Aim of the task: Find the lines below that contain the string "candle". Copy each one.

Data excerpts

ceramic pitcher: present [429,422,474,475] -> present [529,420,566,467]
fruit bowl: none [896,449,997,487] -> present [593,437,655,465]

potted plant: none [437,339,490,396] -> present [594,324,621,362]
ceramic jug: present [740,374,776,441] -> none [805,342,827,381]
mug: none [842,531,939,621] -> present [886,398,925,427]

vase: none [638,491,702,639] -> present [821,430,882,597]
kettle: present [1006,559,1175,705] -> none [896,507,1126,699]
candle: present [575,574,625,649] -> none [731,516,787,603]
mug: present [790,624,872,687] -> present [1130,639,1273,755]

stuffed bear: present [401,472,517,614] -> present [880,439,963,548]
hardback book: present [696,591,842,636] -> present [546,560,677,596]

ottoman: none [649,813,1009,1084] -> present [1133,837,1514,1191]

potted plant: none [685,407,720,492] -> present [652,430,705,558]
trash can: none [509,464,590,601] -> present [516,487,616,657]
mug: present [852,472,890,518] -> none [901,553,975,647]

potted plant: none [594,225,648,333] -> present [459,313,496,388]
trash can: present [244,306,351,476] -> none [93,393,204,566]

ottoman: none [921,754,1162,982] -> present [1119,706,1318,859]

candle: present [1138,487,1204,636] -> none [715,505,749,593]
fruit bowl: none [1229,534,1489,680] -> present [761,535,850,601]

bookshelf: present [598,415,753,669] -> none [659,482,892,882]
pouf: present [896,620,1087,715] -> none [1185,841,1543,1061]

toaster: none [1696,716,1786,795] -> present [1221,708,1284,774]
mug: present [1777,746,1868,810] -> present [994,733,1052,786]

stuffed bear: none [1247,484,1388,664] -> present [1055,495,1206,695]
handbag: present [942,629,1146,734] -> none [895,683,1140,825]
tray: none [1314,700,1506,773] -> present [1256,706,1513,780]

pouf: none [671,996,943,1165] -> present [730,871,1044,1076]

Written answer:
candle: present [575,574,625,649] -> none [731,516,787,603]
candle: present [1138,487,1204,636] -> none [715,505,749,593]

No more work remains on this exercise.